# Kioti 3054 won't move.



## rcowartbuilds (Sep 7, 2011)

I've got a 1998 Kioti 3054 that won't engage in any gear. I've gone through the steps on page 43 of owners manual for adjustment but still get no response from tractor. Any help on this problem would be great.


----------



## BelarusBulldog (Feb 19, 2011)

Does your PTO still work? Are your hydraulics working? Bye


----------



## rcowartbuilds (Sep 7, 2011)

BellarussBulldog, yes on the hydraulics, and I think so on the pto. I had my bush hog attached and running. Last used the hydraulics to lift the bush hog up so I could wench the tractor up on the trailer.


----------



## BelarusBulldog (Feb 19, 2011)

If your PTO and hydraulics are working then it's not your clutch. My guess would be gear shift selector fork in top of transmission. Were you using the tractor at the time it stopped shifting? Bye


----------



## rcowartbuilds (Sep 7, 2011)

Yes, I had my backhoe attachment on, I went to load/drive tractor up on trailer, tractor went up the ramp and stopped, rolled back down, never had this happen before, backed up a little & got a running start, tractor went up ramp onto trailer. Got over to the farm, tractor backed or rolled off trailer ( not sure which now) cut the back hoe lose & hooked up bush hog, as I cut grass I noticed each time I stopped tractor took longer and longer to take back off to working speed. It got to the point that if I gave the wheel a little push, tractor would take off. I tried adjusting the length of clutch rod but that has not helped the problem.
I've checked the thickness gauge between the thrust ball bearing and the release levers, if measuring the right spot, are in the allowances.


----------



## BelarusBulldog (Feb 19, 2011)

I could be that the pads on your clutch face plate are worn off or have oil on them. Strange for the rear PTO to still be working! Do you get a burny smell when using? Bye


----------



## rcowartbuilds (Sep 7, 2011)

BelarusBulldog, how much oil is to much? I stuck my finger in the side viewing hole and inserted a paper towel, both had a showing of oil, should the towel come out clean? I did check to make sure the PTO is working, and it is.


----------



## Franklin Howard (Feb 6, 2021)

rcowartbuilds said:


> I've got a 1998 Kioti 3054 that won't engage in any gear.

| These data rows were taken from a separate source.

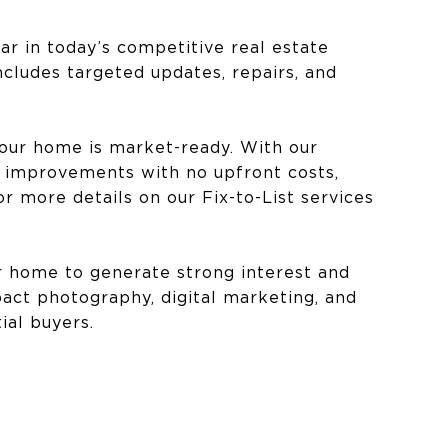
ar in today’s competitive real estate
ncludes targeted updates, repairs, and
your home is market-ready. With our
r improvements with no upfront costs,
r more details on our Fix-to-List services
ur home to generate strong interest and
act photography, digital marketing, and
al buyers.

I've gone through the steps on page 43 of owners manual for adjustment but still get no response from tractor. Any help on this problem would be great.


----------



## pogobill (Jan 31, 2012)

Hello Franklin. This thread is ten years old! You have quoted a previous post with now question of your own. Is there something you are trying to ask?


----------